Depletion of deletions and shift of deletion allele frequency (AF) spectrum (AFS) overlapping regulatory sites. (A) We calculated PlyRSsum for every deletion to quantify overlap with sites of chromatin accessibility or histone modification. We plot the degree of reduction in the PlyRSsum for real deletions relative to simulation. This reduction is measured using Cohen's d, which is the effect size of a t-test on PlyRSsum values in units of SD (plotted with 95% confidence intervals [CIs] showing the uncertainty owing to the finite number of simulations). Two units of effect size (Cohen's d = 2) approximately correspond to the 95% CI of significance in depletion.
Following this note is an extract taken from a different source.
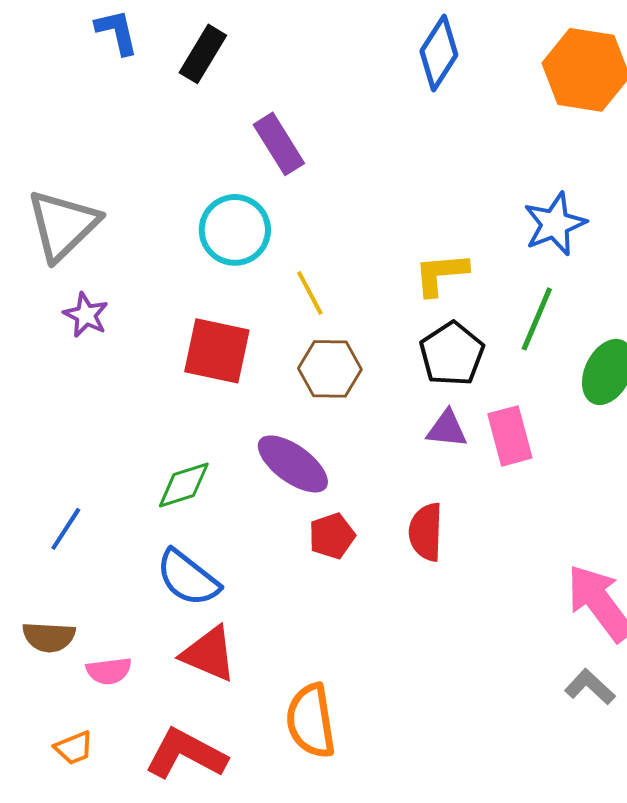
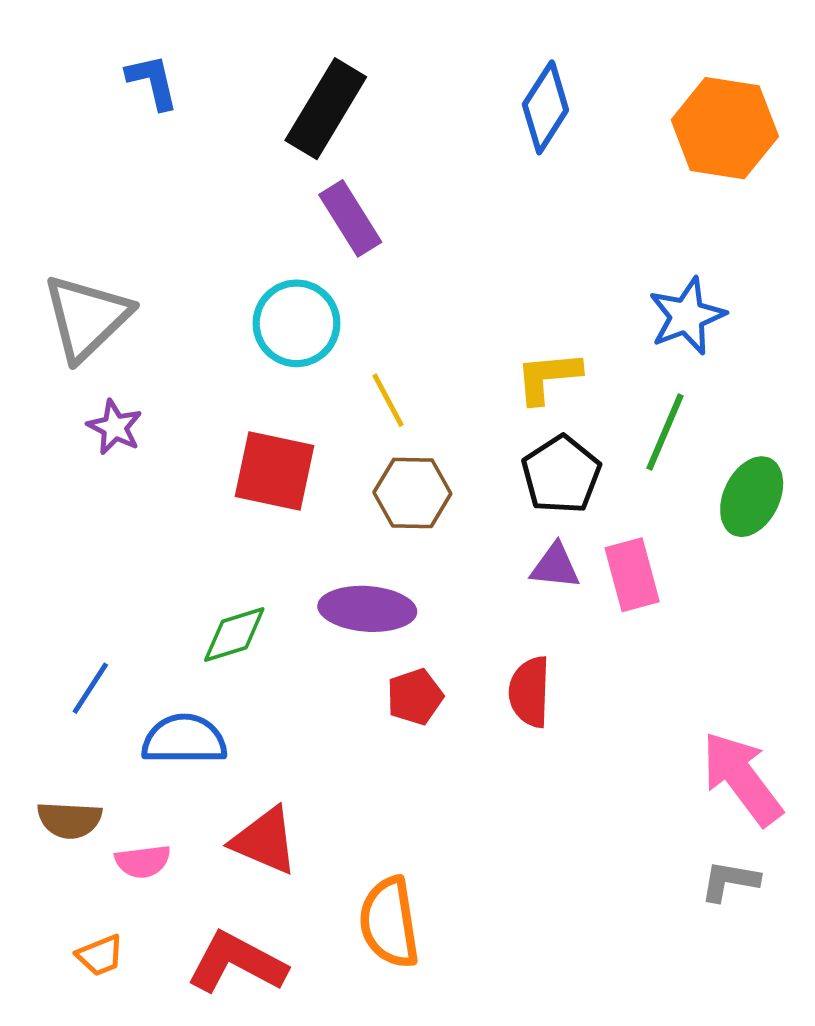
black rectangle: (203, 54) -> (326, 109), moved, size x1.4
purple ellipse: (293, 464) -> (367, 609), turned -32
blue semicircle: (188, 578) -> (184, 739), moved, turned 142
gray L-shape: (590, 687) -> (730, 881), turned -33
Higher values of Cohen's d indicate larger depletion within those sets compared with simulation. In presence of the true effect, there is a sample-size dependence on the underlying t-test, and the expected value of Cohen's d would be higher for larger data sets. (B) For each deletion, we determined the magnitude of PlyRSsum depletion, calculated as a ratio between its PlyRSsum and the average PlyRSsum of its length-matched simulated counterparts, for sites of chromatin accessibility or histone modification. We tested whether PlyRSsum depletion magnitude depends on AF (deletions categorized as rare [AF ≤ 1%] or common), using multivariate logistic regression in the presence of genomic covariates. We plot the regression odds ratio with 95% profile likelihood-based CIs. Results above one indicate a positive correlation of the magnitude of PlyRSsum depletion with AF. This corresponds to an excess of rare alleles overlapping the regulatory feature in the real data set compared with simulation, which is the expected result for features being preserved by the action of purifying selection against overlapping deletions.